Several years ago, the Prince of Persia franchise exploded back onto the popular gaming scene in a big way. Prince of Persia: The Sands of Time managed to incorporate the innovative jumping, swinging, trap avoiding gameplay of it’s namesake, while simultaneous reinvigorating the Action Adventure genre. Sands was followed up by Prince of Persia: The Warrior Within which, while not as innovative as it’s phenomenal predecessor, took the series down a darker, grittier turn and expanded the combat. While Warrior Within was an outstanding action title, many fans expressed dissatisfaction at the shortage of the platflorming, puzzles, and story that had made the first so much fun to play.
Into this lineage, Prince of Persia: The Two Thrones is born. I am pleased to report that rather than playing like either of the first two titles, it plays like a near perfect combination of both. Two Thrones takes the best parts of Sands of Time (innovative plat forming, mind-bending puzzles) and it’s sequel (expanded fighting controls) and makes the best Action-Platformer (not starring a certain Greek God) this year.

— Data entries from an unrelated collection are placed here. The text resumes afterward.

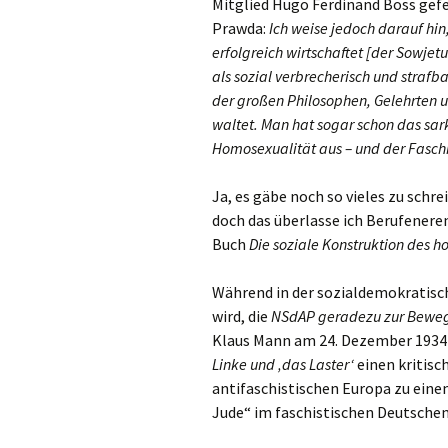
Mitglied Hugo Ferdinand Boss gefer
Prawda:
Ich weise jedoch darauf hin
erfolgreich wirtschaftet [der Sowje
als sozial verbrecherisch und strafb
der großen Philosophen, Gelehrten un
waltet. Man hat sogar schon das sar
Homosexualität aus – und der Fasch
Ja, es gäbe noch so vieles zu schr
doch das überlasse ich Berufenere
Buch
Die soziale Konstruktion des h
Während in der sozialdemokratisc
wird, die
NSdAP geradezu zur Bewe
Klaus Mann am 24. Dezember 1934
Linke und ‚das Laster‘
einen kritisc
antifaschistischen Europa zu eine
Jude“ im faschistischen Deutschen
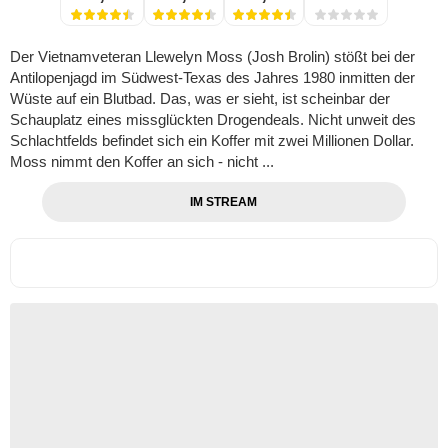
Der Vietnamveteran Llewelyn Moss (Josh Brolin) stößt bei der
Antilopenjagd im Südwest-Texas des Jahres 1980 inmitten der
Wüste auf ein Blutbad. Das, was er sieht, ist scheinbar der
Schauplatz eines missglückten Drogendeals. Nicht unweit des
Schlachtfelds befindet sich ein Koffer mit zwei Millionen Dollar.
Moss nimmt den Koffer an sich - nicht ...
IM STREAM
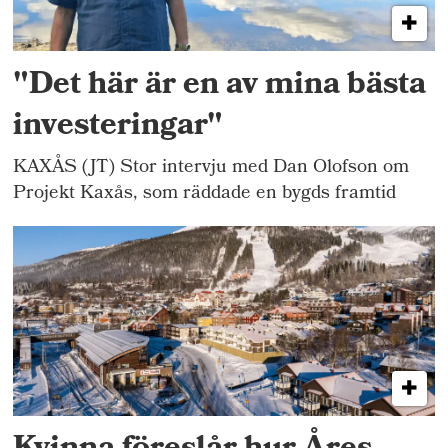
"Det här är en av mina bästa
investeringar"
KAXÅS (JT) Stor intervju med Dan Olofson om
Projekt Kaxås, som räddade en bygds framtid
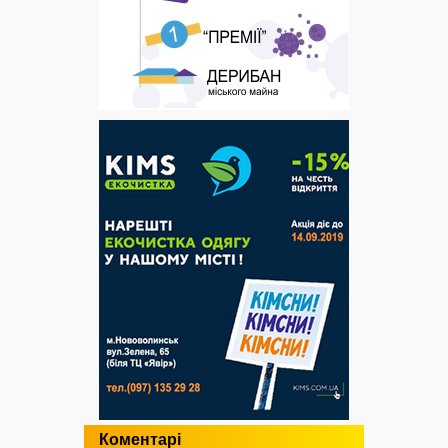
Коментарі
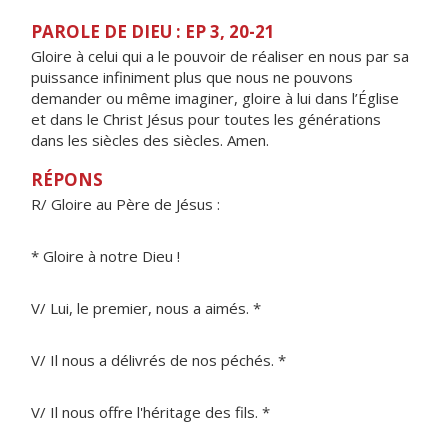
PAROLE DE DIEU : EP 3, 20-21
Gloire à celui qui a le pouvoir de réaliser en nous par sa
puissance infiniment plus que nous ne pouvons
demander ou même imaginer, gloire à lui dans l’Église
et dans le Christ Jésus pour toutes les générations
dans les siècles des siècles. Amen.
RÉPONS
R/ Gloire au Père de Jésus :
* Gloire à notre Dieu !
V/ Lui, le premier, nous a aimés. *
V/ Il nous a délivrés de nos péchés. *
V/ Il nous offre l'héritage des fils. *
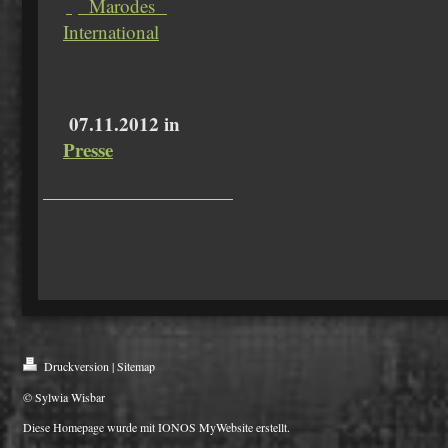
Marodes
International
07.11.2012 in
Presse
Druckversion
|
Sitemap
© Sylwia Wisbar
Diese Homepage wurde mit
IONOS MyWebsite
erstellt.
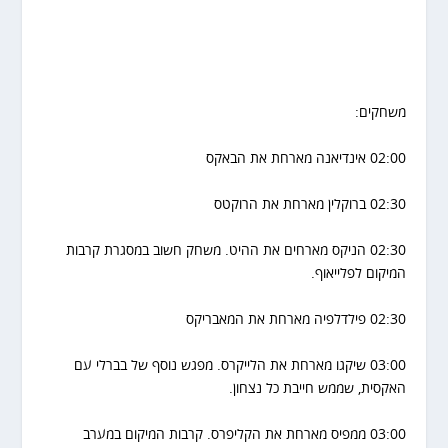
משחקים:
02:00 אינדיאנה מארחת את הבאקס
02:30 ברוקלין מארחת את הרוקטס
02:30 הניקס מארחים את ההיט. משחק חשוב במסגרת קרבות
המיקום לפלייאוף.
02:30 פילדלפיה מארחת את המאבריקס
03:00 שיקגו מארחת את הלייקרס. מפגש נוסף של בברלי עם
האקסית, שממש חייבת כל נצחון.
03:00 ממפיס מארחת את הקליפרס. קרבות המיקום במערב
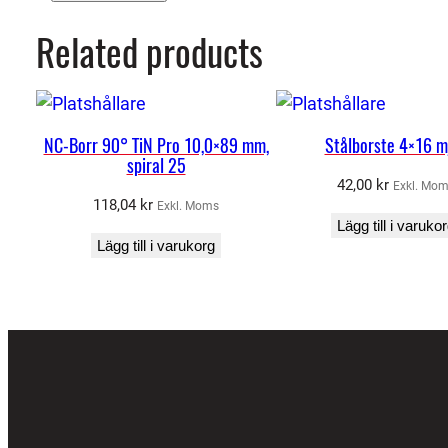
Related products
NC-Borr 90° TiN Pro 10,0×89 mm,
Stålborste 4×16 m
spiral 25
42,00
kr
Exkl. Mo
118,04
kr
Exkl. Moms
Lägg till i varuko
Lägg till i varukorg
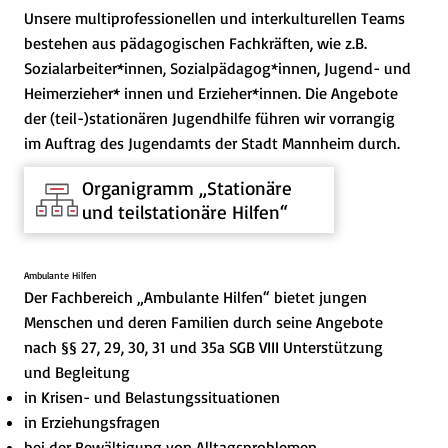
Unsere multiprofessionellen und interkulturellen Teams
bestehen aus pädagogischen Fachkräften, wie z.B.
Sozialarbeiter*innen, Sozialpädagog*innen, Jugend- und
Heimerzieher* innen und Erzieher*innen. Die Angebote
der (teil-)stationären Jugendhilfe führen wir vorrangig
im Auftrag des Jugendamts der Stadt Mannheim durch.
Organigramm „Stationäre
und teilstationäre Hilfen“
Ambulante Hilfen
Der Fachbereich „Ambulante Hilfen“ bietet jungen
Menschen und deren Familien durch seine Angebote
nach §§ 27, 29, 30, 31 und 35a SGB VIII Unterstützung
und Begleitung
in Krisen- und Belastungssituationen
in Erziehungsfragen
bei der Bewältigung von Alltagsproblemen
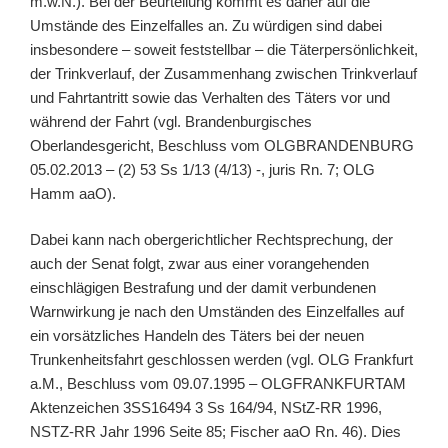
m.w.N.). Bei der Beurteilung kommt es daher auf die
Umstände des Einzelfalles an. Zu würdigen sind dabei
insbesondere – soweit feststellbar – die Täterpersönlichkeit,
der Trinkverlauf, der Zusammenhang zwischen Trinkverlauf
und Fahrtantritt sowie das Verhalten des Täters vor und
während der Fahrt (vgl. Brandenburgisches
Oberlandesgericht, Beschluss vom OLGBRANDENBURG
05.02.2013 – (2) 53 Ss 1/13 (4/13) -, juris Rn. 7; OLG
Hamm aaO).
Dabei kann nach obergerichtlicher Rechtsprechung, der
auch der Senat folgt, zwar aus einer vorangehenden
einschlägigen Bestrafung und der damit verbundenen
Warnwirkung je nach den Umständen des Einzelfalles auf
ein vorsätzliches Handeln des Täters bei der neuen
Trunkenheitsfahrt geschlossen werden (vgl. OLG Frankfurt
a.M., Beschluss vom 09.07.1995 – OLGFRANKFURTAM
Aktenzeichen 3SS16494 3 Ss 164/94, NStZ-RR 1996,
NSTZ-RR Jahr 1996 Seite 85; Fischer aaO Rn. 46). Dies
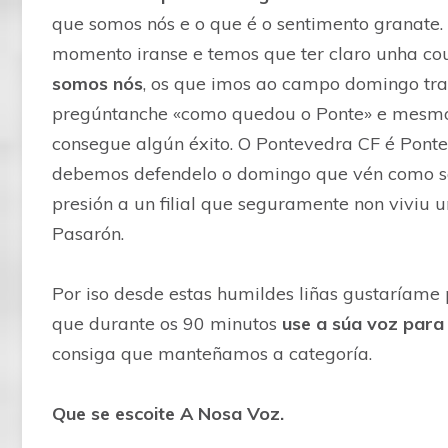
que somos nós e o que é o sentimento granate.
momento iranse e temos que ter claro unha cou
somos nós
, os que imos ao campo domingo tra
pregúntanche «como quedou o Ponte» e mesmo 
consegue algún éxito. O Pontevedra CF é Ponte
debemos defendelo o domingo que vén como s
presión a un filial que seguramente non viviu 
Pasarón.
Por iso desde estas humildes liñas gustaríame
que durante os 90 minutos
use a súa voz para 
consiga que manteñamos a categoría.
Que se escoite A Nosa Voz.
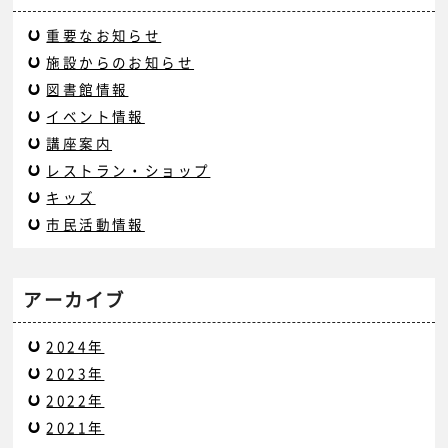
重要なお知らせ
施設からのお知らせ
図書館情報
イベント情報
講座案内
レストラン・ショップ
キッズ
市民活動情報
アーカイブ
2024年
2023年
2022年
2021年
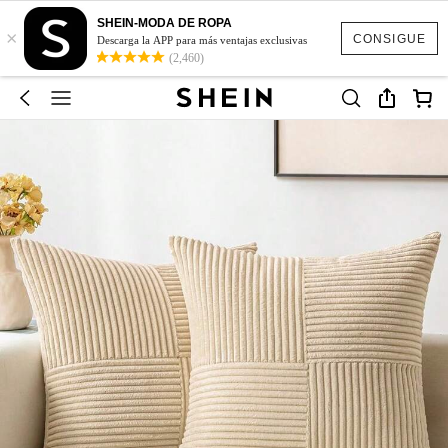
SHEIN-MODA DE ROPA
×
CONSIGUE
Descarga la APP para más ventajas exclusivas
(2,460)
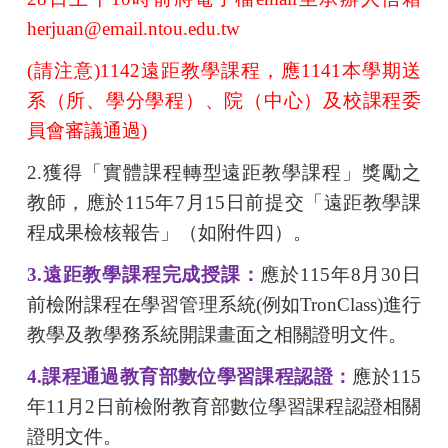
herjuan@email.ntou.edu.tw
(
請注意
)1142
遠距教學課程，應
1141
本學期
送
系（所、學分學程）、院（中心）及校課程委
員會審議通過
)
2.
獲得「實體課程轉型遠距教學課程」獎勵之
教師，應於
115
年
7
月
15
日前提交「遠距教學課
程成果檢核報告」（如附件四）。
3.
遠距教學課程完成授課：
應於
115
年
8
月
30
日
前檢附課程在學習管理系統
(
例如
TronClass)
進行
教學及教學務系統開課畫面之相關證明文件。
4.
課程通過教育部數位學習課程認證：
應於
115
年
11
月
2
日前檢附教育部數位學習課程認證相關
證明文件。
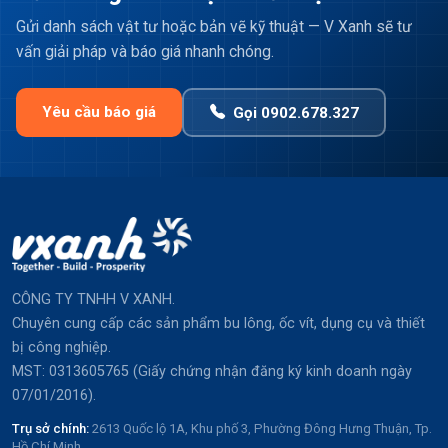
Gửi danh sách vật tư hoặc bản vẽ kỹ thuật — V Xanh sẽ tư
vấn giải pháp và báo giá nhanh chóng.
Yêu cầu báo giá
Gọi 0902.678.327
CÔNG TY TNHH V XANH.
Chuyên cung cấp các sản phẩm bu lông, ốc vít, dụng cụ và thiết
bị công nghiệp.
MST: 0313605765 (Giấy chứng nhận đăng ký kinh doanh ngày
07/01/2016).
Trụ sở chính:
2613 Quốc lộ 1A, Khu phố 3, Phường Đông Hưng Thuận, Tp.
Hồ Chí Minh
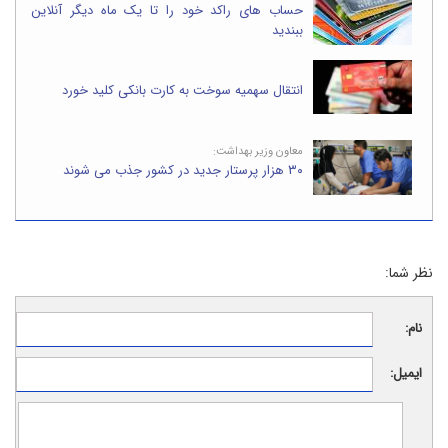
حساب های راکد خود را تا یک ماه دیگر آنلاین
ببندید
انتقال سهمیه سوخت به کارت بانکی کلید خورد
معاون وزیر بهداشت:
۳۰ هزار پرستار جدید در کشور جذب می‌ شوند
نظر شما:
نام:
ایمیل:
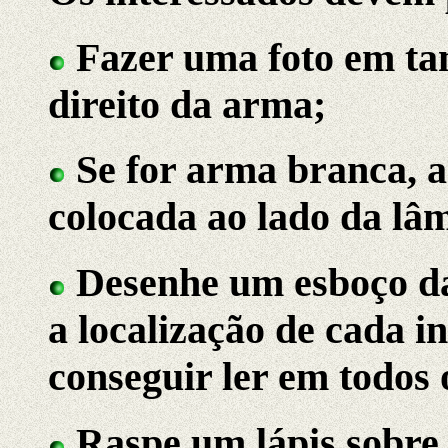
Fazer uma foto em ta
direito da arma;
Se for arma branca, a
colocada ao lado da lâ
Desenhe um esboço da
a localização de cada i
conseguir ler em todos 
Raspe um lápis sobre 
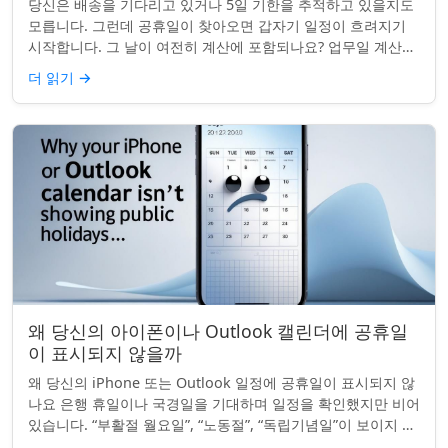
당신은 배송을 기다리고 있거나 5일 기한을 추적하고 있을지도
모릅니다. 그런데 공휴일이 찾아오면 갑자기 일정이 흐려지기
시작합니다. 그 날이 여전히 계산에 포함되나요? 업무일 계산을
할 때 공휴일은 생각보다 더 중요...
더 읽기
→
왜 당신의 아이폰이나 Outlook 캘린더에 공휴일
이 표시되지 않을까
왜 당신의 iPhone 또는 Outlook 일정에 공휴일이 표시되지 않
나요 은행 휴일이나 국경일을 기대하며 일정을 확인했지만 비어
있습니다. “부활절 월요일”, “노동절”, “독립기념일”이 보이지 않
네요. iPhon...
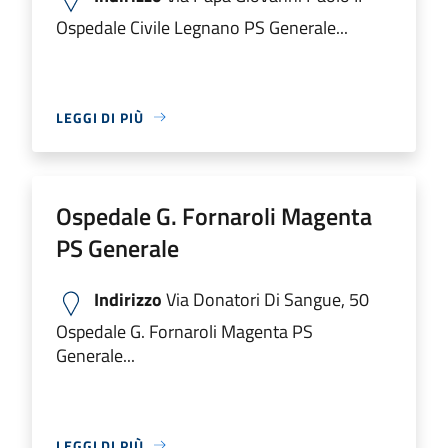
Ospedale Civile Legnano PS Generale...
LEGGI DI PIÙ
Ospedale G. Fornaroli Magenta
PS Generale
Indirizzo
Via Donatori Di Sangue, 50
Ospedale G. Fornaroli Magenta PS
Generale...
LEGGI DI PIÙ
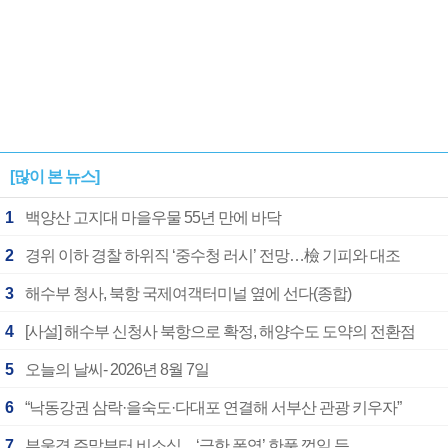
[많이 본 뉴스]
1
백양산 고지대 마을우물 55년 만에 바닥
2
경위 이하 경찰 하위직 ‘중수청 러시’ 전망…檢 기피와 대조
3
해수부 청사, 북항 국제여객터미널 옆에 선다(종합)
4
[사설] 해수부 신청사 북항으로 확정, 해양수도 도약의 전환점
5
오늘의 날씨- 2026년 8월 7일
6
“낙동강권 삼락·을숙도·다대포 연결해 서부산 관광 키우자”
7
부울경 주말부터 비소식…‘극한 폭염’ 한풀 꺾일 듯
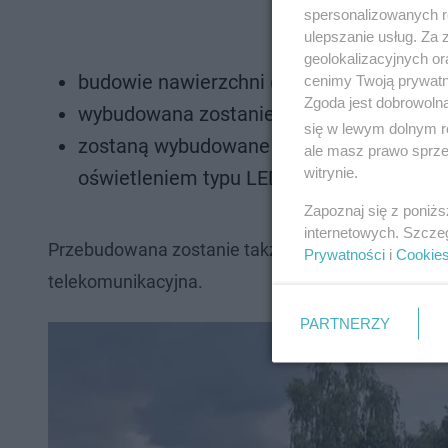
spersonalizowanych re
ulepszanie usług. Za
geolokalizacyjnych or
budowie nawierzchni (utwardzone zostaną
cenimy Twoją prywatno
Zgoda jest dobrowoln
wybudowana zostanie sieć elektroenerge
się w lewym dolnym r
zostaną wybudowane nowe i wymienione 
ale masz prawo sprzec
witrynie.
oświetleniem typu LED z systemem steru
Zapoznaj się z poniż
internetowych. Szcze
Przebudowana zostanie także kanalizacja deszcz
Prywatności
i
Cookie
telekomunikacyjna.
PARTNERZY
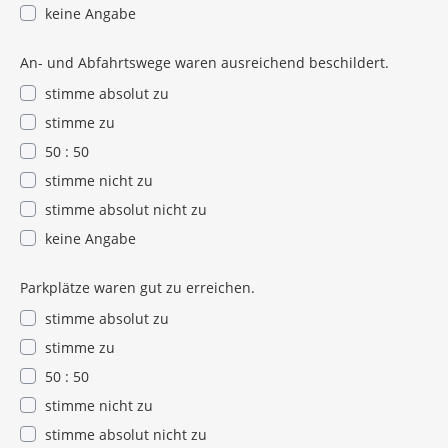
keine Angabe
An- und Abfahrtswege waren ausreichend beschildert.
stimme absolut zu
stimme zu
50 : 50
stimme nicht zu
stimme absolut nicht zu
keine Angabe
Parkplätze waren gut zu erreichen.
stimme absolut zu
stimme zu
50 : 50
stimme nicht zu
stimme absolut nicht zu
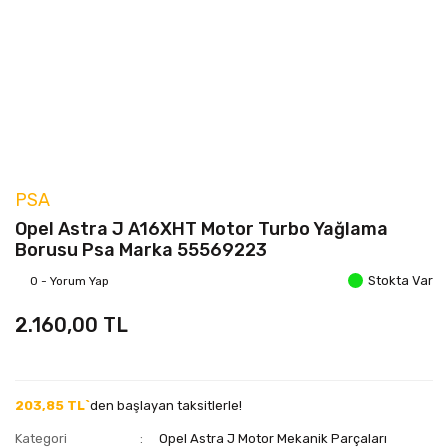
PSA
Opel Astra J A16XHT Motor Turbo Yağlama
Borusu Psa Marka 55569223
Stokta Var
0 - Yorum Yap
2.160,00 TL
203,85 TL`
den başlayan taksitlerle!
Kategori
Opel Astra J Motor Mekanik Parçaları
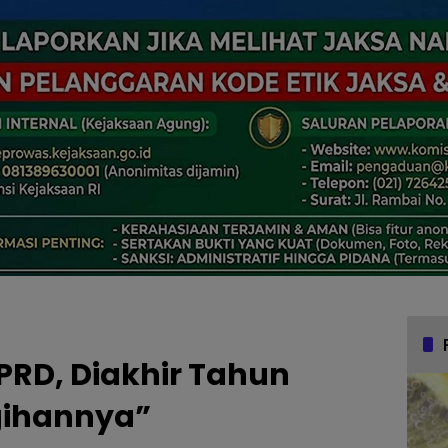
PRD, Diakhir Tahun
gihannya”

Returning home from the Island of Time, The Prince is looking forward to some R & R with his love Kaileena. What he finds instead, is his precious Babylon in flames. They are being attacked by an unknown enemy, and after Kaileena is captured the Prince takes matters into his own hands. Of course, it wouldn’t be Prince of Persia without the Sands of Time being involved, and the Prince is once again hurled into their mystery. I don’t want to give away too much of the exceptional story, but I will say that fans of the series will find themselves in a familiar predicament, and even have a familiar ally to assist them along the way.
Perhaps the nicest thing about the story is the character development. In the first modern PoP, the Prince was brave, but unsure. He was courageous, but noble. In the second, the Prince was blood-thirsty and nearly conscienceless due the weather of his circumstances. As the name suggest, The Two Thrones finds the Prince struggling between the two halves of his personality. This dichotomous struggle between light and dark really adds a depth to his story that wouldn’t have otherwise been possible.
They say that the “Devil is in the Details” and Ubisoft seems to have taken that advice to heart as it relates to the graphics in PoP: The Two Thrones. Little effects like light filtering in behind a swaying curtain help to immerse the player in the already rich backgrounds. The platforming elements contained within them are (with a few exceptions) cleverly disguised. They are varied enough to avoid becoming stale, but consistent enough to not seem disjointed. The smooth animations make the already impressive fighting and platflorming look even more lifelike. The character models are well detailed and, like the environments, varied enough to avoid getting stale. There are some minor clipping issues, and an occasional problem with the camera. Often these problems aren’t game breaking, but occasionally the camera can interfere with the platforming elements to a frustrating degree.
In traditional PoP style, the gameplay in Two Thrones is top notch. It’s a good thing too, because the series has been returned to it’s roots, and the result is an innovation and intensity that many platformers are missing. You will control both the Prince, and his dark alter ego. The Prince’s sections are often heavier on the platforming side, with occasional combat. The Dark Prince’s sections are more heavily combat based, with occasional platforming. I must say that I preferred the Prince’s sections due to the amazing platforming action, but The Dark Princes sections were definitely enjoyable while they last.
Combat is styled in a similar fashion to The Warrior Within. It is free form, which allows the player to string together impressive looking combo’s on several different enemies at once. Once again, I can’t stress enough how the superb animation adds to the ferocity of the attacks. The Dark Prince adds a new dimension to the combat by using a bladed chain weapon. This weapon controls similarly to the combat in God of War, only not quite so fluid. His weapon also gives him the ability to swing from certain items, however you’ll find that it’s only useful in a few specific instances.
Not just content to mine gameplay from the previous games in the series, several new gameplay elements have been added to the series this years. Elements like Splinter Cell-like splits between two walls and burying your dagger deep into a wall to advance add to the already deep platforming gameplay. New combat additions include a new quick kill (which is activated by sneaking up behind an enemy and then timing your button presses to match the on screen prompts) and several others.
Occasionally there are some control issues (Jump-Roll being on the same button, collision detection seems off for some platforms) that I would like to see ironed out if there is a fourth title in the series, but overall the control is tight for most of the fighting and platforming.
Thankfully, the series has dropped the heavy metal soundtrack of the last game and returned to a more cinematic score. The voice acting is decent overall, but sometimes slips into the realm of the overdramatic. Sound effects are what you would expect from an action title, lots of clashing swords and grunts, but they fit into the context of the gameplay very well.
For fans of the PoP series, The Two Thrones will feel like a return to glory. I would definitely recommend this title for everyone from fans of the first title who were let down by the second, to fans of the second who were overwhelmed by the first, and even fans who have yet to experience the series. While some people will invariably compare this title to its predecessors, it also stands on it own as an extremely crisp, accessible, and impressive platformer that is well worth taking for a spin.